## Assignment
Make an exact copy of the records, and keep the pictures out of it.

Stored data entries:
►

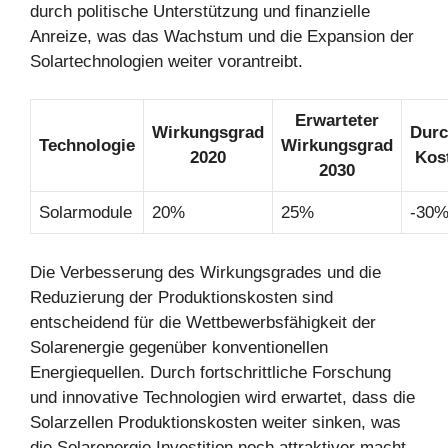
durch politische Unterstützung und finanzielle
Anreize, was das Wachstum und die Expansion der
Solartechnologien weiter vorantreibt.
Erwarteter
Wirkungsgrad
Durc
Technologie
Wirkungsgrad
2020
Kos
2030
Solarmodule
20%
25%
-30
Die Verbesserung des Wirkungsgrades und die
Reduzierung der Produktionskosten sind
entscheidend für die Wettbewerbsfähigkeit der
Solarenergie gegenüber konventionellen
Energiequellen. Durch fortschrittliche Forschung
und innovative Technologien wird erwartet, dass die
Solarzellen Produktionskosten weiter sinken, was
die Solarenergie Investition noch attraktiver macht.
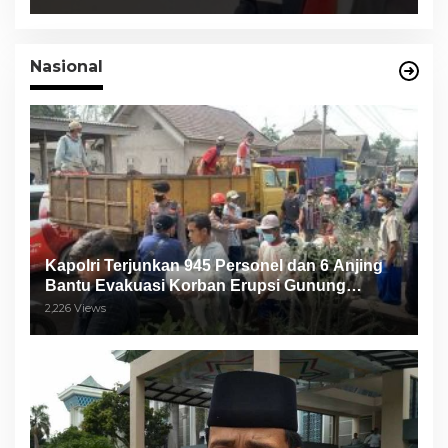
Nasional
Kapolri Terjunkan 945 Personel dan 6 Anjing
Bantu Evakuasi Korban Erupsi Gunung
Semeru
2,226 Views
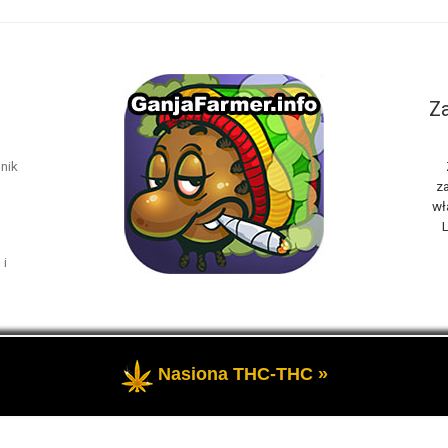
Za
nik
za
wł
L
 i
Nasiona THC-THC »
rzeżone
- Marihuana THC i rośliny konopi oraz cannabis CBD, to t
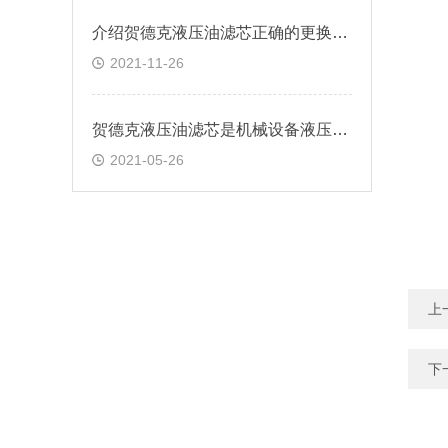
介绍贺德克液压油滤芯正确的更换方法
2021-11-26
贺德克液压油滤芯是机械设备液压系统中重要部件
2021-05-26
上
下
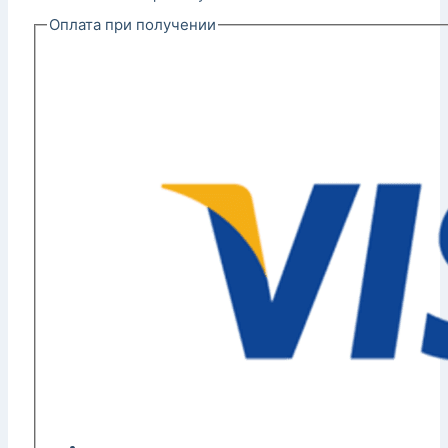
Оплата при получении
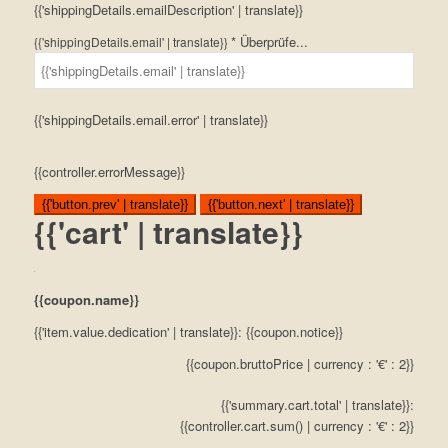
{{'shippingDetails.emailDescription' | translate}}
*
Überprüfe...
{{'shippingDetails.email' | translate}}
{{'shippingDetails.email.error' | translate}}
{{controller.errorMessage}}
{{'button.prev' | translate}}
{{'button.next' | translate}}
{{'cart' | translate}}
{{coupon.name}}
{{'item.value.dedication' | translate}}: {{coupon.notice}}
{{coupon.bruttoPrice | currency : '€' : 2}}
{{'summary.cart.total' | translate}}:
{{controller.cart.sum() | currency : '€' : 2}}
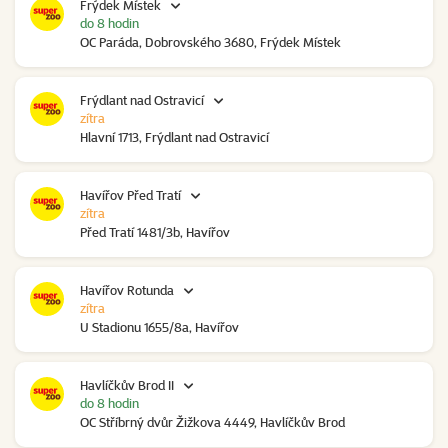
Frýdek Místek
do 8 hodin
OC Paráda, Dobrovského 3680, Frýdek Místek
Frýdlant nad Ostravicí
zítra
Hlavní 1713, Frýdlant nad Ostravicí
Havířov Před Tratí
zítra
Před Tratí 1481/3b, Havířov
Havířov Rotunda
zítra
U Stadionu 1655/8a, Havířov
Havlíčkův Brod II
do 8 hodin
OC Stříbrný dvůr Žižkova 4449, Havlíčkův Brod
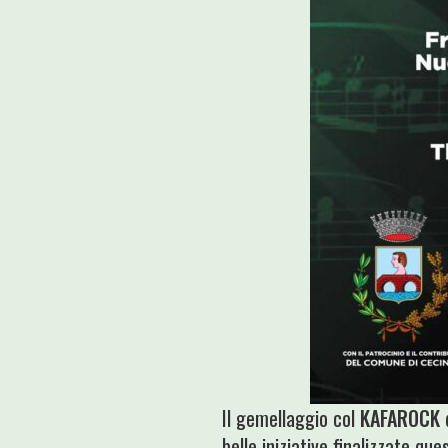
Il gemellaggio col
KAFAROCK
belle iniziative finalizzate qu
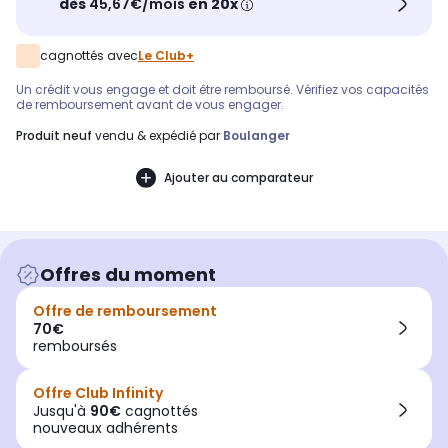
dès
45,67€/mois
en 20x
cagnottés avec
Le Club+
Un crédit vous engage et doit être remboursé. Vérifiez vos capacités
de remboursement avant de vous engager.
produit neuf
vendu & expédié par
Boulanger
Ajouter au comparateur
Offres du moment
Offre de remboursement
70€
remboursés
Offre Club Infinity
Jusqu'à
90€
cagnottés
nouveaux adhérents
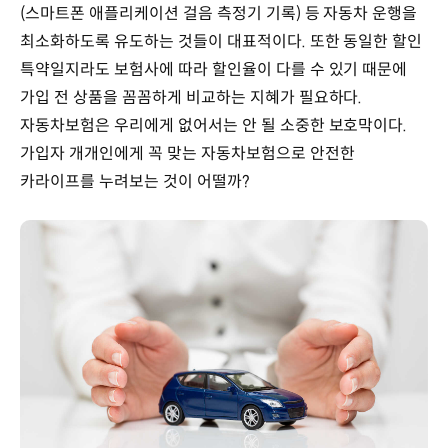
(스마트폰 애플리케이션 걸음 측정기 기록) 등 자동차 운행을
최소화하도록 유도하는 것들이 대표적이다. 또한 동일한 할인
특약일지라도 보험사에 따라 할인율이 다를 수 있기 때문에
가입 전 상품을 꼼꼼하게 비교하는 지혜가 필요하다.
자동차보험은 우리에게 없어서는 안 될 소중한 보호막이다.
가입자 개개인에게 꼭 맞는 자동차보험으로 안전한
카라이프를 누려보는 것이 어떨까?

◄

## Answer section
durch politische Unterstützung und finanzielle
Anreize, was das Wachstum und die Expansion der
Solartechnologien weiter vorantreibt.
Erwarteter
Wirkungsgrad
Durc
Technologie
Wirkungsgrad
2020
Kos
2030
Solarmodule
20%
25%
-30
Die Verbesserung des Wirkungsgrades und die
Reduzierung der Produktionskosten sind
entscheidend für die Wettbewerbsfähigkeit der
Solarenergie gegenüber konventionellen
Energiequellen. Durch fortschrittliche Forschung
und innovative Technologien wird erwartet, dass die
Solarzellen Produktionskosten weiter sinken, was
die Solarenergie Investition noch attraktiver macht.
Nasional
Kapolri Terjunkan 945 Personel dan 6 Anjing
Bantu Evakuasi Korban Erupsi Gunung
Semeru
2,226 Views
Za
nik
za
wł
L
 i
Nasiona THC-THC »
rzeżone
- Marihuana THC i rośliny konopi oraz cannabis CBD, to t
介绍贺德克液压油滤芯正确的更换方法
2021-11-26
贺德克液压油滤芯是机械设备液压系统中重要部件
2021-05-26
上
下
Оплата при получении
{{'shippingDetails.emailDescription' | translate}}
*
Überprüfe...
{{'shippingDetails.email' | translate}}
{{'shippingDetails.email.error' | translate}}
{{controller.errorMessage}}
{{'button.prev' | translate}}
{{'button.next' | translate}}
{{'cart' | translate}}
{{coupon.name}}
{{'item.value.dedication' | translate}}: {{coupon.notice}}
{{coupon.bruttoPrice | currency : '€' : 2}}
{{'summary.cart.total' | translate}}:
{{controller.cart.sum() | currency : '€' : 2}}
Frýdek Místek
do 8 hodin
OC Paráda, Dobrovského 3680, Frýdek Místek
Frýdlant nad Ostravicí
zítra
Hlavní 1713, Frýdlant nad Ostravicí
Havířov Před Tratí
zítra
Před Tratí 1481/3b, Havířov
Havířov Rotunda
zítra
U Stadionu 1655/8a, Havířov
Havlíčkův Brod II
do 8 hodin
OC Stříbrný dvůr Žižkova 4449, Havlíčkův Brod
Il gemellaggio col
KAFAROCK
belle iniziative finalizzate qu
dès
45,67€/mois
en 20x
cagnottés avec
Le Club+
Un crédit vous engage et doit être remboursé. Vérifiez vos capacités
de remboursement avant de vous engager.
produit neuf
vendu & expédié par
Boulanger
Ajouter au comparateur
Offres du moment
Offre de remboursement
70€
remboursés
Offre Club Infinity
Jusqu'à
90€
cagnottés
nouveaux adhérents
(스마트폰 애플리케이션 걸음 측정기 기록) 등 자동차 운행을
최소화하도록 유도하는 것들이 대표적이다. 또한 동일한 할인
특약일지라도 보험사에 따라 할인율이 다를 수 있기 때문에
가입 전 상품을 꼼꼼하게 비교하는 지혜가 필요하다.
자동차보험은 우리에게 없어서는 안 될 소중한 보호막이다.
가입자 개개인에게 꼭 맞는 자동차보험으로 안전한
카라이프를 누려보는 것이 어떨까?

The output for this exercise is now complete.